Both log entries and activities can be enriched with arbitrary metadata. For example, a web request can be indexed with all the query parameters sent by the client, allowing for easy lookup of a request based on any of its parameters; or a modification to a sensitive resource in the application can be logged with detailed information on the user who altered it, thus using Poirot as an audit trail as well. Poirot indexes all metadata by default, and relies con the power of ElasticSearch queries to provide easy search functionality.

Storage

All data is stored in ElasticSearch indices. Poirot automatically creates one index per day, allowing for easy rotation of indices by making use of ElasticSearch snapshots.

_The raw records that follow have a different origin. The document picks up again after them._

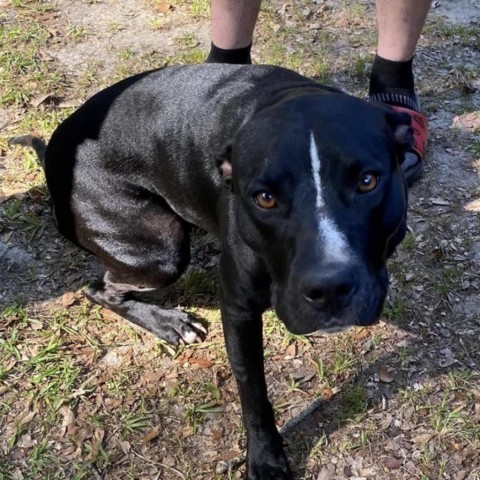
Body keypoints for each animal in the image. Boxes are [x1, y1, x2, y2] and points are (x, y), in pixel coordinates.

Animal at [15, 64, 412, 480]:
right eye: (264, 198)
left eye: (367, 181)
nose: (329, 287)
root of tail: (54, 152)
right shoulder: (238, 311)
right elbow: (253, 391)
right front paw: (266, 459)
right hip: (161, 250)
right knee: (98, 289)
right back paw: (168, 322)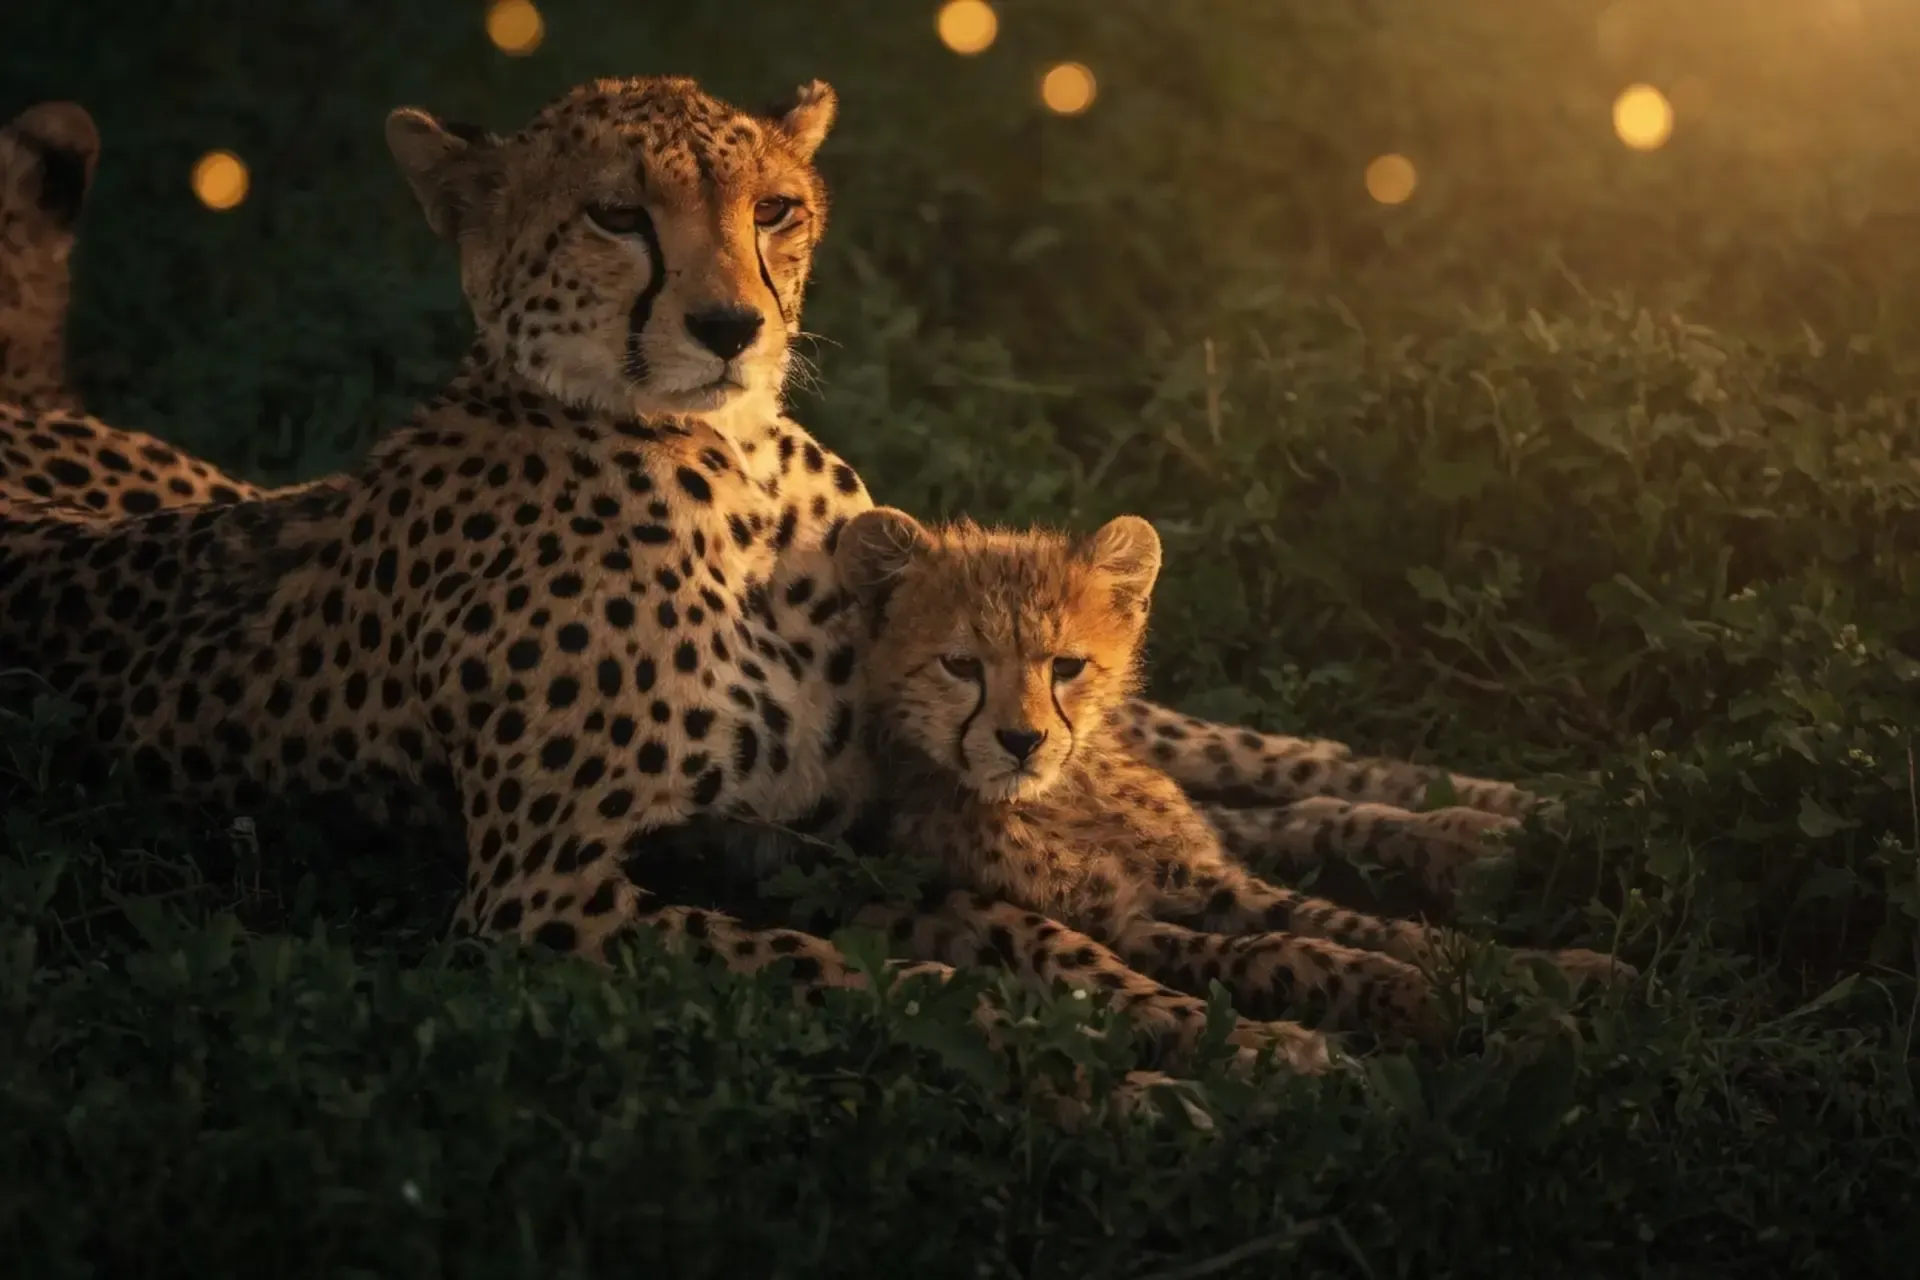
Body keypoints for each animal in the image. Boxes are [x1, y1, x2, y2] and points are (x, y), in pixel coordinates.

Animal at [829, 505, 1634, 1044]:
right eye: (960, 665)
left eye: (1067, 666)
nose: (1023, 740)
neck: (1063, 798)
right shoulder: (1127, 925)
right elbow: (1284, 951)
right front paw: (1423, 993)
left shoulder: (1208, 880)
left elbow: (1339, 922)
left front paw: (1535, 969)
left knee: (1305, 768)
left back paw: (1525, 816)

Each log entry is indexed with common fields such as @message, @pid, @level, @source, @timestamp and @activity; while applications keep track of a @description, @pid, @source, @start and @end, as well as any other metadata set by the client applications.

Libraries

Poirot libraries provide loggers or visualisation tools, currently for Rails and Erlang applications.

Rails

Poirot Rails is a gem that configures an additional logger that pushes log entries via ZeroMQ to a target receiver for indexing, which can be easily configured. The ZMQ protocol is very lightweight, and though it cannot guarantee delivery of all log entries to the receiver, it introduces hardly any performance penalty to the overall application.

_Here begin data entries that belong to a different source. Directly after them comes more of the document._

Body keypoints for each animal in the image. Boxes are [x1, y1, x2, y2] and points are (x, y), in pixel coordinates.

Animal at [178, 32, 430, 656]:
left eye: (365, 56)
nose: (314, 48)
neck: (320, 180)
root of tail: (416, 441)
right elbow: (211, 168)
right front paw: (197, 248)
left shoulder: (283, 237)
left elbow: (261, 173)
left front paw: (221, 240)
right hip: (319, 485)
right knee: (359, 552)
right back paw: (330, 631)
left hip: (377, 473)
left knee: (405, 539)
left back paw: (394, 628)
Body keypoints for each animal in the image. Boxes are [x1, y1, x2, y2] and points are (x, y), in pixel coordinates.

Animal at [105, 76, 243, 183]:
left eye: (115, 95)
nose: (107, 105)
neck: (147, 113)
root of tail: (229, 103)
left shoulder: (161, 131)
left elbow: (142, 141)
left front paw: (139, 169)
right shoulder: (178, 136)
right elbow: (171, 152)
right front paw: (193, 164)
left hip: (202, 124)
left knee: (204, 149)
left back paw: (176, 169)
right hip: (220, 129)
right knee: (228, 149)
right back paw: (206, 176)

This gem also provides useful methods for managing activities and manually adding metadata, and injects Rack middleware to automatically wrap all web requests in an activity. If you are using BERT for communicating your Rails app with an Erlang application, this library also includes a PoirotRails::BertService wrapper to the BERT service that automatically links activities spawned in Erlang processes with the Rails action that triggered them.

Erlang

Poirot Elang doubles as a logger and a receiver. This means that it can be used within a larger Erlang application as an additional lager logger to push log entries to a Poirot receiver, or as a standalone process that receives log entries from Poirot Rails or Erlang loggers via ZeroMQ and indexes them in ElasticSearch.

It can also be configured to act as both a logger and a receiver within the same application, in which case log entries are pushed to the receiver Erlang process as standard Erlang messages, and not via ZMQ.

As in the Poirot Rails library, the Erlang library also provides methods for easily spawning new activities and enriching them with arbitrary metadata.

Go Receiver

Poirot Receiver, written in Go, is a version of the receiver that listens for log entries pushed via ZMQ and indexes them in ElasticSearch. It has been deprecated in favour of the Poirot Erlang receiver.

Frontend

Poirot web frontend is a Rails application that provides easy querying of both log entries and activities, and a detailed visualisation of all the entries involved in an activity, as well as the interaction between the processes across which the activity was spanned.

Hercule

Hercule is a gem that provides models for log entries and activities, as well as useful methods for querying them over the ElasticSearch backend. It is used in the Poirot web frontend, but it can also be included in any Rails app that intends to provide a custom visualisation of the indexed Poirot information.

Deployment

Poirot cookbook is a Chef cookbook that includes recipes for deploying both the Erlang Receiver as a standalone application and the web frontend as a regular Rails app behind an Apache web server.